The saying “the market hates uncertainty” is a cliché for a reason. The unpredictable nature of a disease like this in a tightly connected global economy is certainly cause for concern.
That said, odds are that global health officials will get coronavirus under control sooner rather than later. Judging by recent history, the economic and market impacts of the outbreak will also be contained.
Starting with the 1981 HIV/AIDS epidemic, HORAN Capital Advisors analyzed more than a dozen global epidemics. They found the MSCI World Index was higher on average one, three and six months after the outbreaks started.
The 2014 Ebola outbreak was the worst in terms of market performance, with the index falling 11.8% in three months. But even amid that global scare, the index rebounded sharply and was down only 2% after six months.

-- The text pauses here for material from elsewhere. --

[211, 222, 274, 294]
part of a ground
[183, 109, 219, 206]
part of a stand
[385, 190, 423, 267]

As I explained last week, a 5% to 10% correction would be normal given the market’s spectacular gains last year – not to mention in the past decade!
The coronavirus scare may prove to be a trigger for such a decline. But it’s one that will likely prove to be temporary, even a buying opportunity.
Furthermore, there is money to be made by any company that can provide an antidote to coronavirus or otherwise relieve suffering. With this in mind, “Drugmakers are hustling to make a vaccine,” USA Today reports.
For example, AbbVie (NYSE: ABBV) said China is testing its HIV drug Aluvia as a potential treatment. Novavax (Nasdaq: NVAX) surged last week after announcing it is working on a vaccine.
Other names speculators are eyeing include Gilead Sciences (Nasdaq: GILD) and BioCryst Pharmaceuticals (Nasdaq: BCRX).
These companies’ swift response shows that both medical professionals and the market will be able to manage the challenges that come with the coronavirus outbreak. And just like our population, the economy will recover stronger.